[Methods and results of in-vitro fertilisation in the Netherlands in the years 1983-1994]
- PMID: 15326650
[Methods and results of in-vitro fertilisation in the Netherlands in the years 1983-1994]
Abstract
Objective: To describe methods and results of in-vitro fertilisation (IVF) treatment during the first 12 years after the introduction of IVF treatment in the Netherlands. Design. Retrospective cohort study.
Method: A nationwide study was conducted among women who had had their first IVF cycle stimulated with gonadotrophins in 12 IVF centres in the Netherlands in the period 1 January 1983 to 31 December 1994 (n = 8, 184).

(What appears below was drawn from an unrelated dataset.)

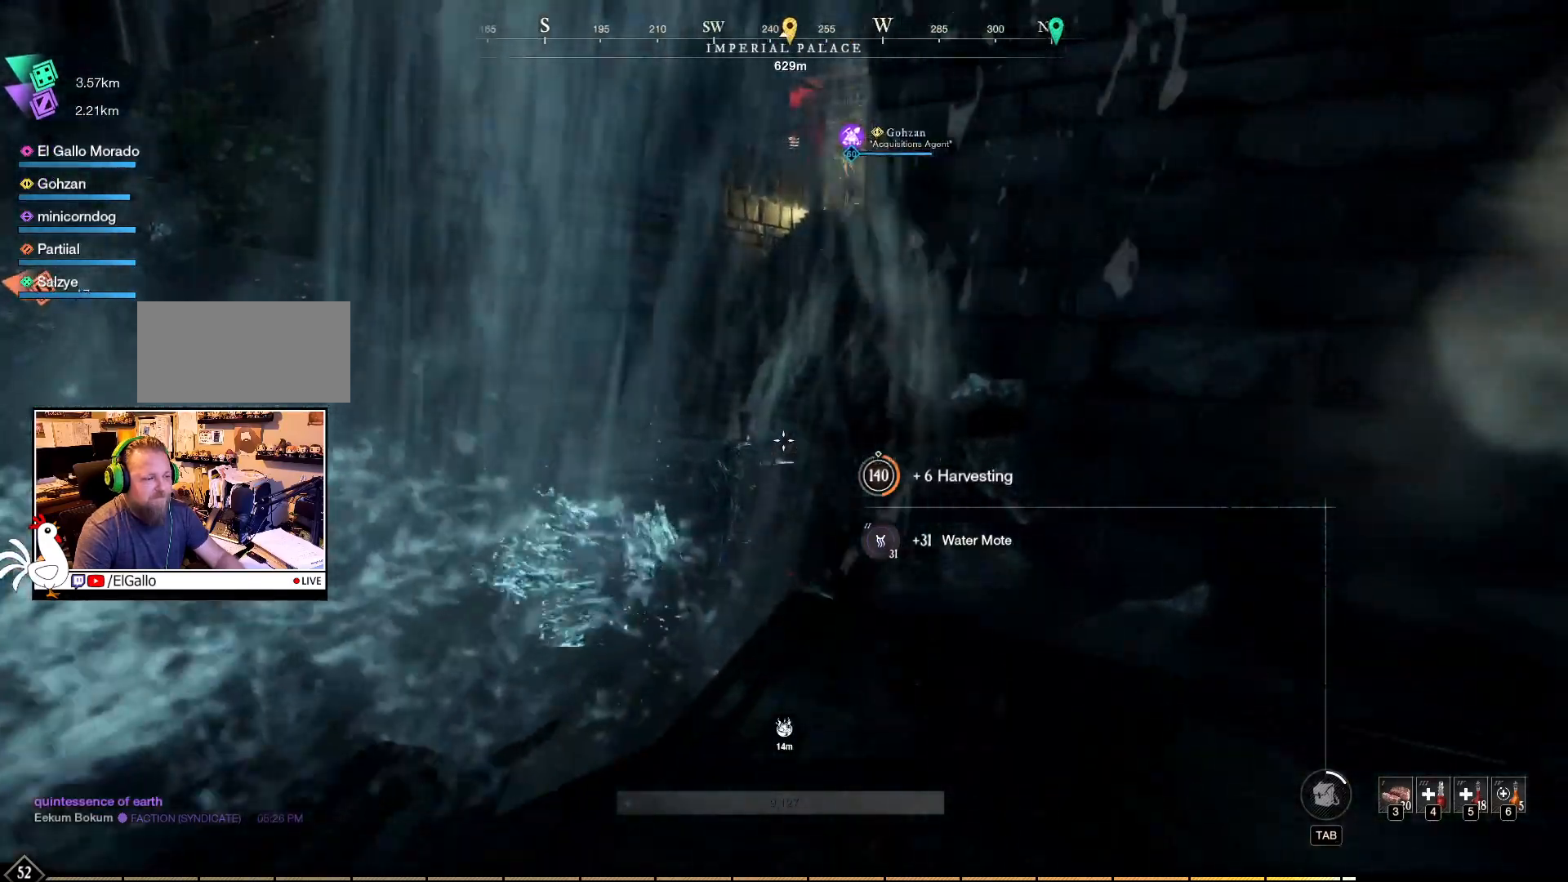
{"keys": ["a", "w"], "mouse": [], "events": [[83, "a", "down"]]}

Results: The subfertility diagnosis related to tubal factors decreased from 70% in 1987 to 25% in 1994. The subfertility diagnosis related to a male factor increased from 8.7% in 1987 to 35.5% in 1994. The mean age at first IVF treatment remained roughly constant. During the introduction of GnRH agonists there was an increase in gonadotrophin dosages, the number of retrieved oocytes, the number of high responders and/or women who experienced an ovarian hyperstimulation syndrome (OHSS). The percentage of deliveries with at least one baby born alive after the first IVF cycle increased from 6% in 1984 to 18% in 1994. The number of live births per 100 transferred embryos increased from 2.5 in 1985 to 12 in 1994. Furthermore, the mean numbers of embryos transferred after the first IVF cycle decreased from 3.2 in 1987 to 2.2 in 1994. The overall success rate - defined as the proportion of women who had at least one child born alive after one or more IVF cycles - for women who had their first IVF treatment between 1983 and 1994 was 37.1%. The percentage of triplets or quadruplets decreased from 8.7 in 1989 to 1.2 in 1994. The percentage of twin deliveries remained about 25.

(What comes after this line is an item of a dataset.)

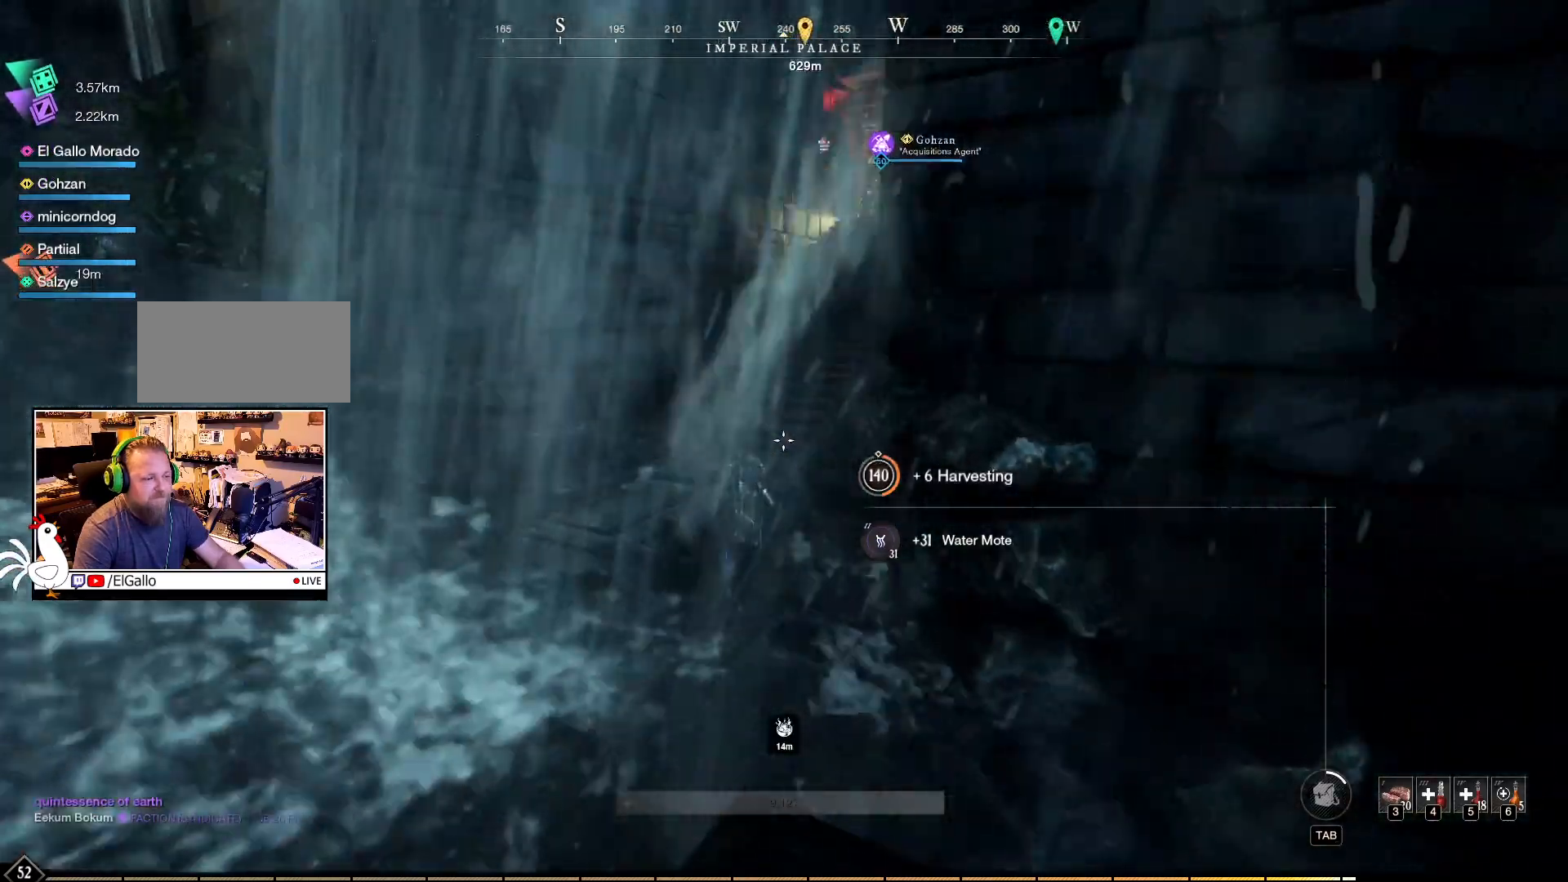
{"keys": ["w"], "mouse": [], "events": [[100, "a", "up"]]}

Conclusion: The introduction of GnRH agonists and the higher dosages of gonadotrophins led to a higher oocyte harvest. During the first years of IVF treatment there was an increase in the success rate after the first treatment cycle. The overall success rate remained constant after 1991. The risk of developing an OHSS increased whereas the rate of twin deliveries remained constant.